How Does Your Organization Engage with Risk?

We have been researching how and why an organization integrates behaviors and actions that introduce “Risk” to an organization. We feel this is critical because it has significant impact on growth and profitability.

Two LinkedIn posts offer very different perspectives. The first post is by Sir Martin Sorrell, Founder and CEO of WPP and is titled, Want Success? Think Long-Term and Take Risks. Sorrell suggests that long term thinking and smart risk taking in many large corporations has lost out to an emphasis on retaining earnings and a “bunker mentality” emphasizing maintaining the status quo and avoiding risky ventures.

The second post is by Rob Alston, CEO of Access, and is titled, Company Culture Improvements in 4 Not-Exactly-Easy Steps. His post described how Access intentionally opened their “Pandora’s Box” by conducting a company-wide survey on benefits and how that led to significant and beneficial changes for everyone.

In both cases responding to a disruption resulted in the ensuing behaviors and outcomes. In Sir Martin Sorrell’s post, the post-Lehman meltdown, the geopolitical turmoil created by Brexit, and increased global instability made C-suite decisions less about taking smart risks and seizing the future and more about surviving persistent uncertainty.
Access, on the other hand, sought feedback from the employee survey as an opportunity to proactively confront the issues that could hold the company back from leveraging the commitment of everyone as new opportunities emerged.

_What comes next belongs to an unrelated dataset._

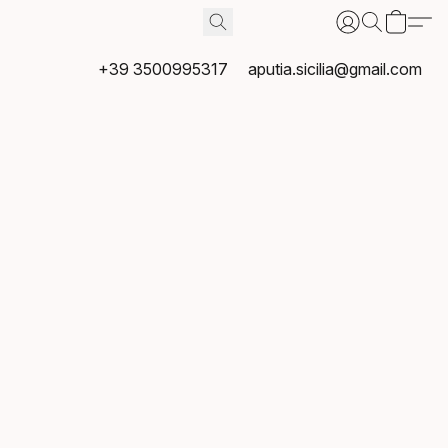
+39 3500995317
aputia.sicilia@gmail.com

4-stepsAccess modeled a willingness to take a risk across the entire company as demonstrated in their four “steps” to improving corporate culture (shown in the graphic). Each step is a clear commitment to total engagement with each and every employee – from asking tough questions to receiving tough feedback through the resulting actions taken to make a change (or shift a pattern).

 

These different perspectives illustrate several different aspects of the Complexity Space™ Framework. The CSF focuses attention on the patterns of thought and action in organizations. It recognizes that in complex systems, how risk is managed has implications for both the short and long term health of the organization.

To the extent the “Four Questions” are actually implemented, our belief is that Access was trying to reinforce a core dimension in their “organizational ecosystem” — a clear commitment to total engagement with each and every employee. It seems to be working — the results for Access have been significant, an average growth rate of 44% per year over the past seven years.

In the Complexity Space Framework, our definition of Motivation is: What was the “attractor” that brought the organization into existence? What is the “glue” that holds it together today? Sir Sorrell’s post suggests that the motivation of maintaining the status quo results in an aversion to making the type of investments in innovations and change that prepare the organization for the future.

Mr. Alston highlights a different motivation, one built around the sticky note posted on the bulletin board in the graphic above: “Reject complacency and commit to continuous improvements!”

What motivates your organization to take a risk?